Today, with social media and everything online being fair game to all, the result is that every post, like, comment, or online media activity represents you and any business you may be associated with. 

So it's no longer a case of whether or not you're online. Simply put, if you're not online, you're as good as being invisible. From finance to operations, it's a case of whether what you're conveying via online media platforms represent who you are as a person, and if who you are as a person represents your business. It's that initial interaction that resonates with your tribe and your business becomes secondary.

Give it a try: Consider your primary role in your business.

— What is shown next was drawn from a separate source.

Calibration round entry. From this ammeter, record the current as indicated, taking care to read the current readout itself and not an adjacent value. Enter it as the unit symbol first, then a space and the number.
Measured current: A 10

Even if it has nothing to do with marketing, how can you position your social media and online activities to represent who you are as a person—be that mother, father, sister, brother, friend, or foe—in a way that represents your business?

 

Myth #3: Entrepreneurs need to know everything about marketing or get left behind.
As an entrepreneur, how much time do you spend trying to keep up with marketing trends, tools, and tricks compared to time spent working on the things you love doing? My guess is that the answer is "way too much!"

If you've ready any of my posts on GeniusU, Facebook, or Instagram, you'll know that I am all about energy and the love-hate relationship between frequency and our emotions. It's this relationship that determines our vibration.

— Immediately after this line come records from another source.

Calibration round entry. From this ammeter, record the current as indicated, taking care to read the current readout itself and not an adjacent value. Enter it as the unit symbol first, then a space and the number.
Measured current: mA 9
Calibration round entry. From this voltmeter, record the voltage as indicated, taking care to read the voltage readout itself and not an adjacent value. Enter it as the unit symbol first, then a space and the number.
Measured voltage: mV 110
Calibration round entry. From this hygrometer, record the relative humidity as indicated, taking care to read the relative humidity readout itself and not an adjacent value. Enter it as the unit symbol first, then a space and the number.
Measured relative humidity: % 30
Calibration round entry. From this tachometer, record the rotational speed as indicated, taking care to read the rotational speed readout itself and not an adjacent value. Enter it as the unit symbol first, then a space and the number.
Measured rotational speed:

This is where it starts to get interesting. The higher we vibrate, the greater access we have to universal intelligence...and marketing is no different. While before, this may have been the playing field of the "spiritually inclined," research is proving more and more that we cannot solve problems with the same level of thinking that created it. If we're trying to solve our marketing problems with the same thinking that created it, we're going to attract more of the same results. What to do instead is to raise our vibration.

Give it a try: Consider a marketing challenge you're currently trying to solve. How does that make you feel? Does it make you feel stressed, overwhelmed, or stuck? Pay attention to the negative emotions.

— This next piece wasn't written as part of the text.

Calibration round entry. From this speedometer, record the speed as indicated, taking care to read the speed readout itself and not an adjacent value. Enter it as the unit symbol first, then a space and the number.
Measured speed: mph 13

Now consider it solved and all the benefits of it being solved. For example, does a successful marketing campaign bring you the profits you need to go on holiday or pay off a debt? What emotion is there when your marketing campaigns are successful beyond measure? Tap into the feeling of being successful.

With this exercise, you're instantly raising your vibration and the more you focus on maintaining that feeling, the more you're opening yourself up to people, situations, information, or opportunities for your problem to solve itself. You're raising your Spiritual Quotient (SQ).